----- Data shown -----

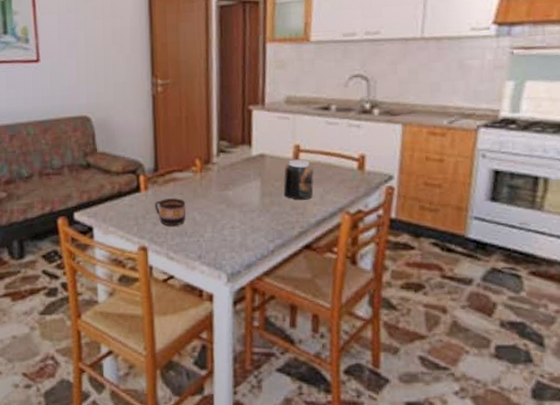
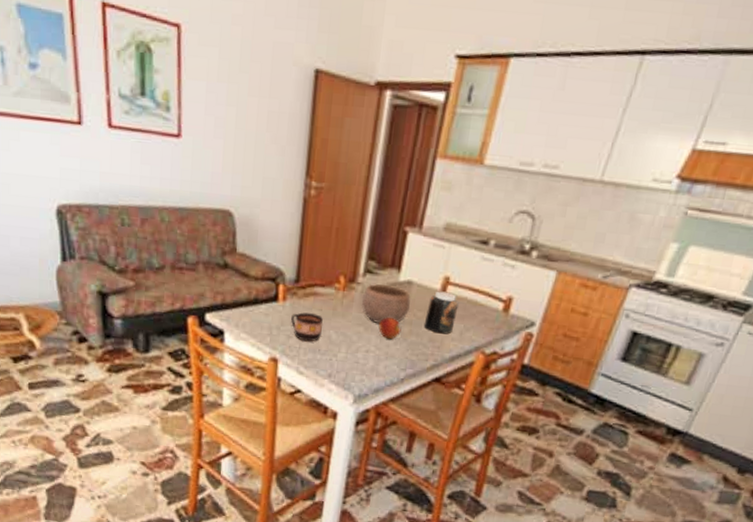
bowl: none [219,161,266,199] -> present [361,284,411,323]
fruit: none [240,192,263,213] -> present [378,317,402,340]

-----
----- Data shown -----

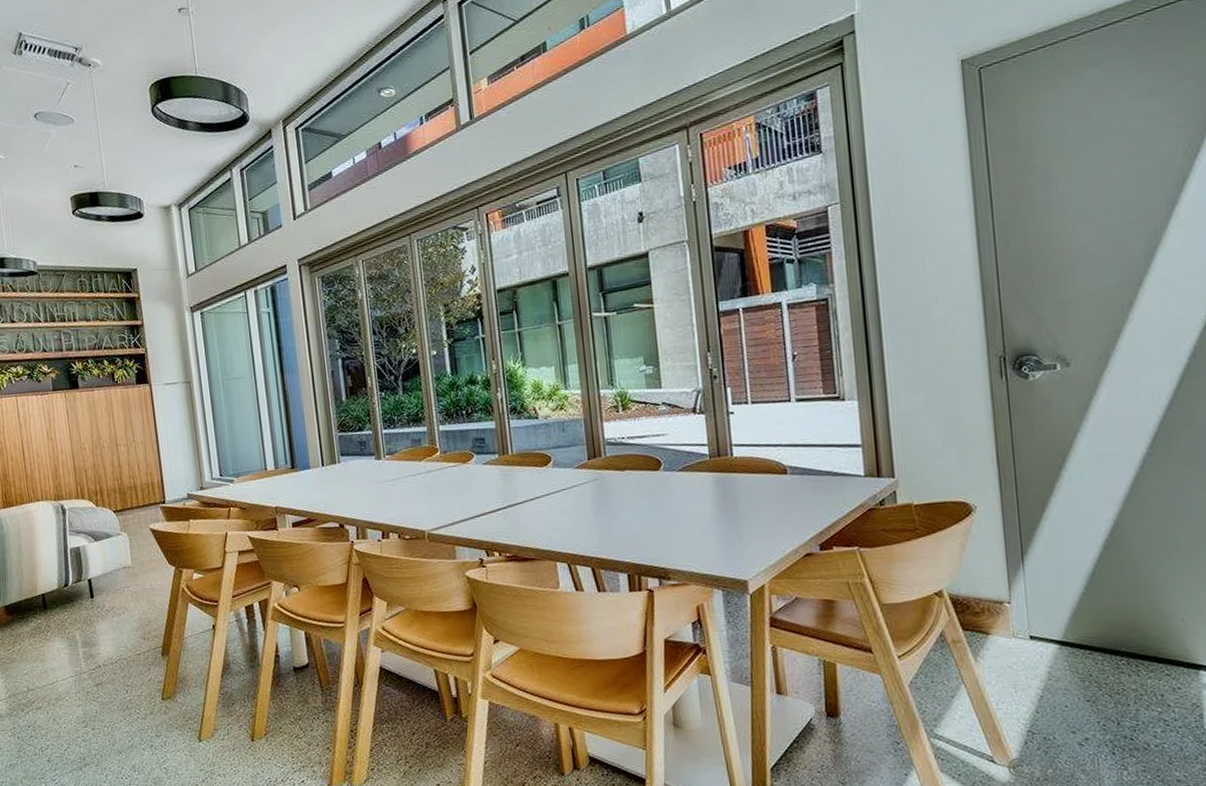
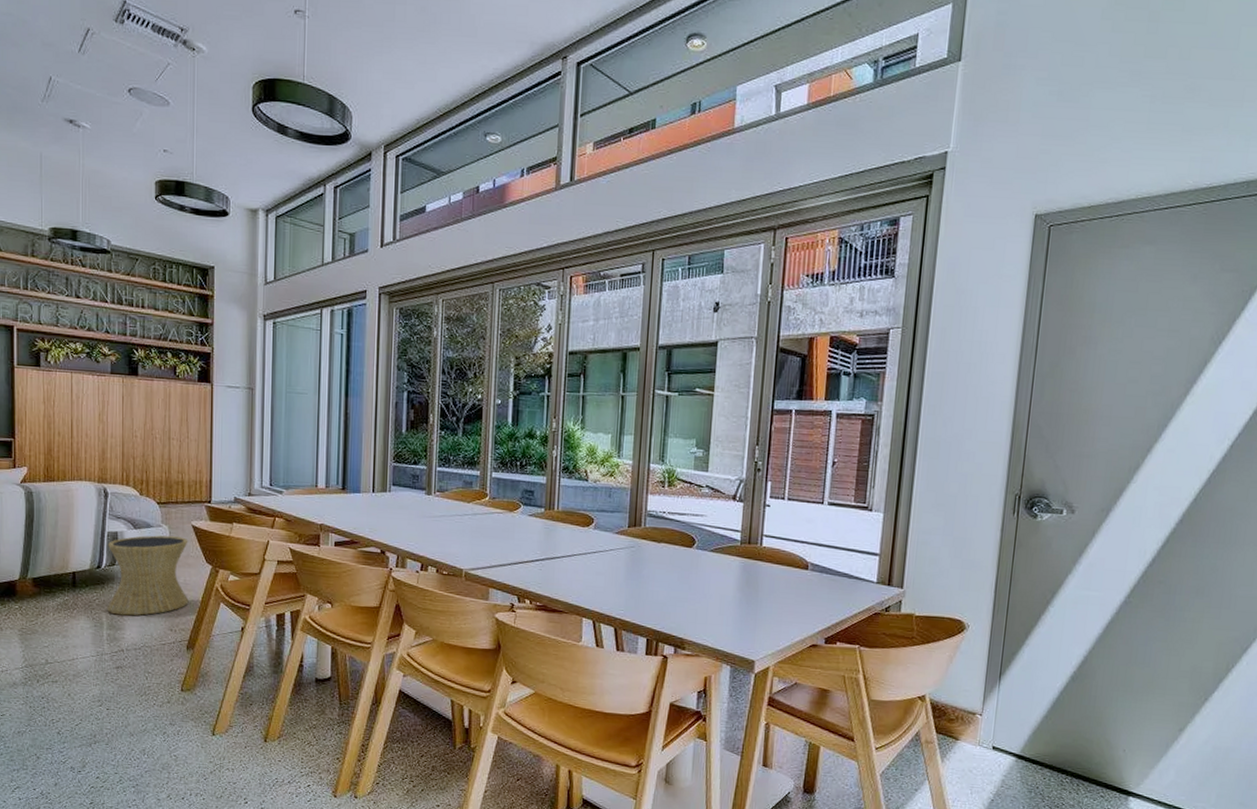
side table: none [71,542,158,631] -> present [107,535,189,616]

-----
----- Data shown -----

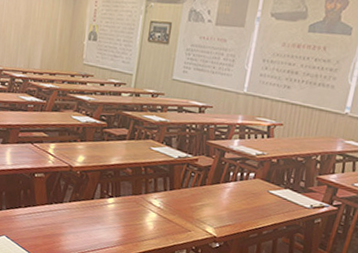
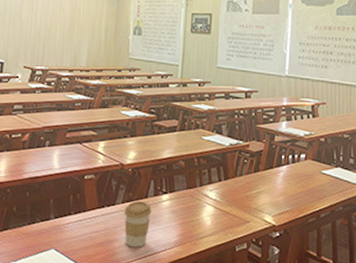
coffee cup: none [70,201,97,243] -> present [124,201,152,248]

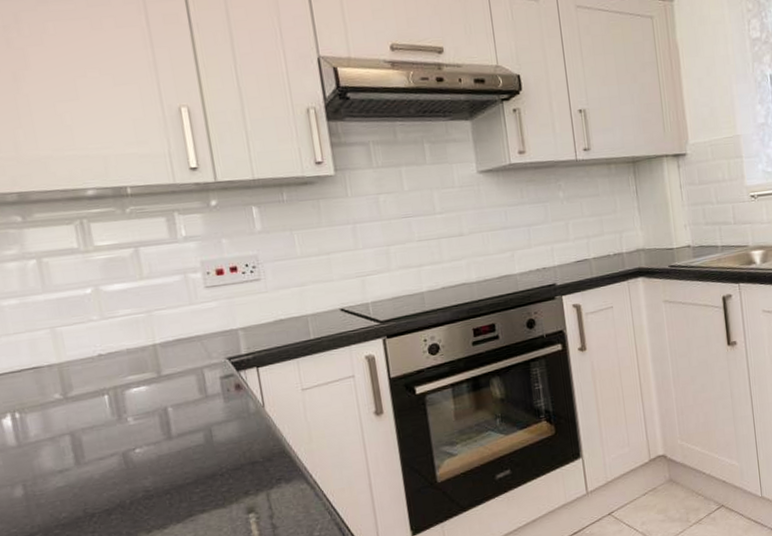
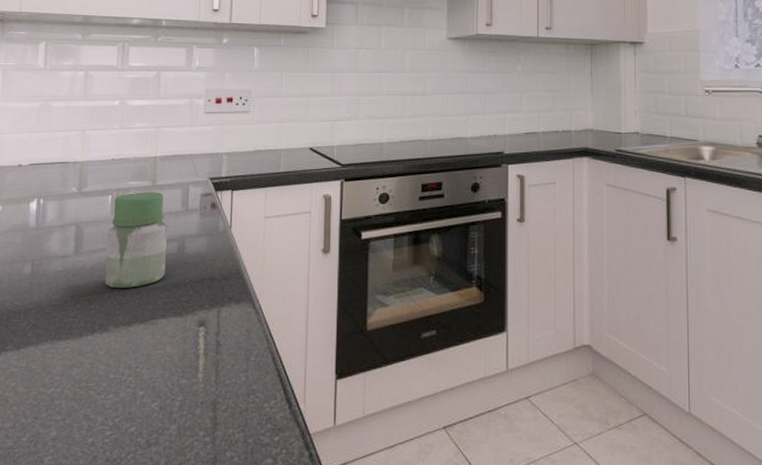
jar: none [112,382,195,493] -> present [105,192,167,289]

-----

Your objective: Only the lines from the one containing "bowl: none [219,161,266,199]" through the one containing "fruit: none [240,192,263,213]" are to be retyped, both boundary lines included, with no other material.

Answer space:
bowl: none [219,161,266,199] -> present [361,284,411,323]
fruit: none [240,192,263,213] -> present [378,317,402,340]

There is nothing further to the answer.